Keypoint text descriptions:
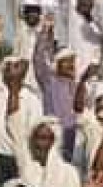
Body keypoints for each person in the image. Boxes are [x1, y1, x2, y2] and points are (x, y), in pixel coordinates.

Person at [15, 116, 82, 187]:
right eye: (36, 138)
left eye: (43, 138)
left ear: (53, 141)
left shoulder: (69, 174)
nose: (38, 143)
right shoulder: (27, 172)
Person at [0, 55, 43, 187]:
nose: (10, 70)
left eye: (15, 66)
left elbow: (34, 131)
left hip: (20, 156)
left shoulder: (32, 99)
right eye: (7, 67)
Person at [34, 15, 80, 161]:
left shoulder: (76, 84)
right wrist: (46, 31)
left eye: (72, 61)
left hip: (73, 135)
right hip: (54, 134)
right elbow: (39, 58)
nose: (71, 65)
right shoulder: (49, 80)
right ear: (57, 64)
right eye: (66, 61)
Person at [4, 0, 43, 95]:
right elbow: (13, 2)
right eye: (29, 13)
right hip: (20, 81)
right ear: (24, 15)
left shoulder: (43, 32)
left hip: (39, 83)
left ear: (39, 15)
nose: (32, 15)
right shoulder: (21, 27)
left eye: (35, 13)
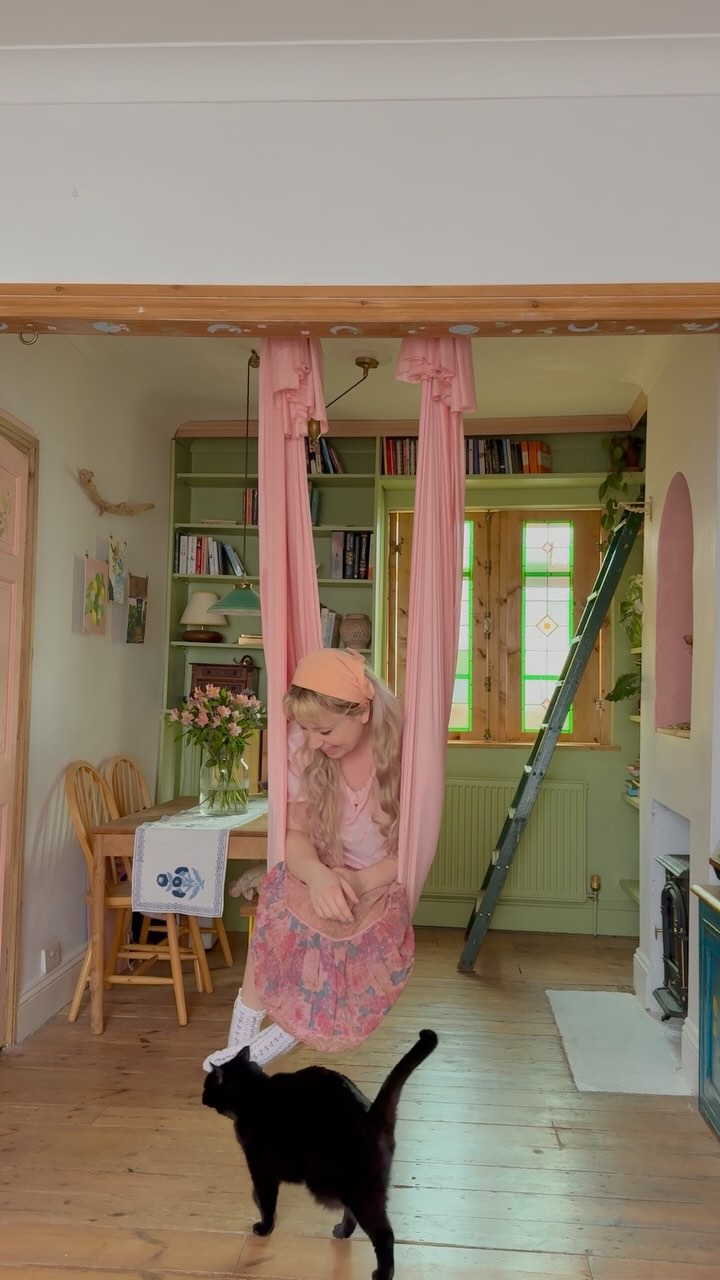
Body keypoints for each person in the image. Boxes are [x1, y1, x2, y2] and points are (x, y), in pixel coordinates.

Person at [203, 648, 414, 1071]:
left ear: (363, 711)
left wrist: (356, 883)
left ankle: (254, 1052)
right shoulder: (305, 746)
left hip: (378, 884)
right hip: (320, 866)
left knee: (333, 940)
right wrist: (318, 875)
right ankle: (241, 1042)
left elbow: (409, 856)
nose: (315, 741)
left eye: (325, 730)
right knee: (279, 906)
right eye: (307, 729)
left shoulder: (405, 753)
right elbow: (296, 837)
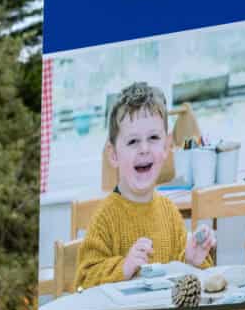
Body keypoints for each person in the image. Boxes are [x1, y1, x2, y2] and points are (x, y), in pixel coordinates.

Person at [75, 82, 214, 288]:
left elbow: (189, 285)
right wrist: (124, 267)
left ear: (166, 146)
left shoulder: (170, 213)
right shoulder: (105, 218)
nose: (144, 149)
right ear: (113, 154)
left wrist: (192, 261)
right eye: (132, 142)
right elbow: (84, 280)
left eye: (153, 138)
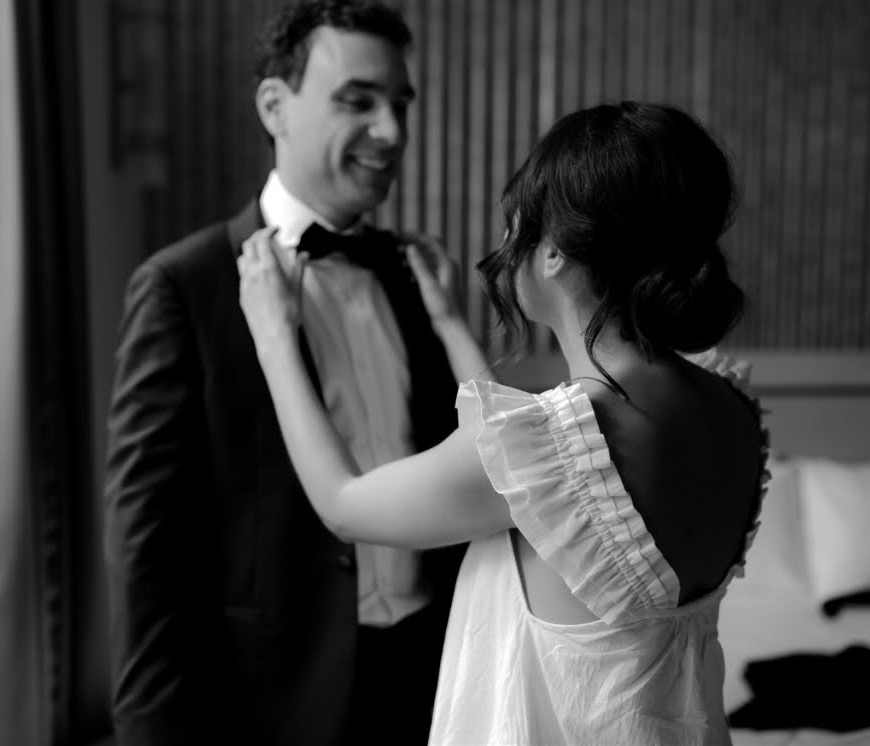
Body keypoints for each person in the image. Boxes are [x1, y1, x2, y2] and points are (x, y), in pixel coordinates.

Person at [237, 101, 771, 745]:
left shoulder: (562, 442)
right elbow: (523, 470)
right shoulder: (730, 407)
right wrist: (447, 323)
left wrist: (274, 337)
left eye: (514, 223)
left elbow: (345, 505)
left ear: (553, 254)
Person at [101, 2, 465, 745]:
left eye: (399, 104)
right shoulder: (183, 287)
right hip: (267, 701)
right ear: (274, 105)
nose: (392, 132)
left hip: (432, 679)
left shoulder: (417, 276)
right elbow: (147, 550)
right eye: (357, 101)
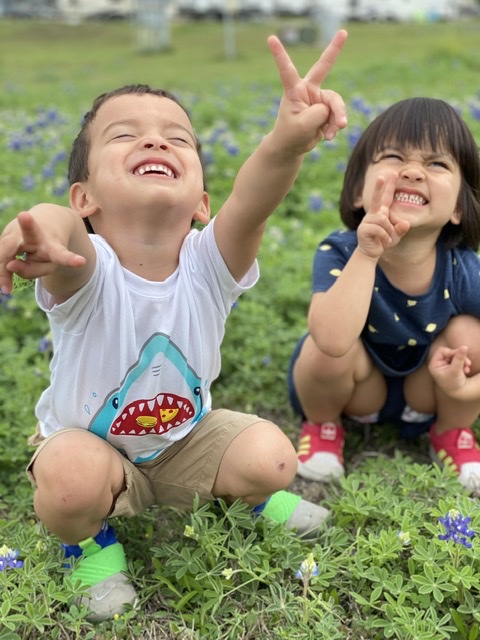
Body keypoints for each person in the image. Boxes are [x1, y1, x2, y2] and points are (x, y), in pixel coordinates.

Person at [0, 32, 348, 622]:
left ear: (202, 204)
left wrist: (287, 144)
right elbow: (62, 228)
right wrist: (39, 228)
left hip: (185, 438)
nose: (155, 138)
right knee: (69, 482)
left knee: (274, 460)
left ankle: (246, 496)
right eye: (124, 134)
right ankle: (87, 543)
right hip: (95, 447)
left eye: (177, 137)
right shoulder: (85, 268)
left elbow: (254, 198)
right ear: (85, 197)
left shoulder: (211, 264)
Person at [288, 97, 480, 490]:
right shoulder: (340, 250)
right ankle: (323, 426)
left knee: (471, 336)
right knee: (321, 346)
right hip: (359, 389)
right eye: (394, 157)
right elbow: (330, 339)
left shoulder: (462, 266)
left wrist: (464, 389)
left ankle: (451, 431)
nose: (412, 171)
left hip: (430, 389)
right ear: (359, 191)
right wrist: (367, 252)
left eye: (437, 163)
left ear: (459, 207)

§ REQUIRED WORK: Check every line above for the string "ankle" and copy those that have it.

§ SOLUTION TO THIS PROBLEM:
left ankle: (254, 1052)
right ankle: (241, 1042)
left ankle: (246, 496)
right ankle: (87, 543)
right ankle: (323, 426)
left ankle: (451, 431)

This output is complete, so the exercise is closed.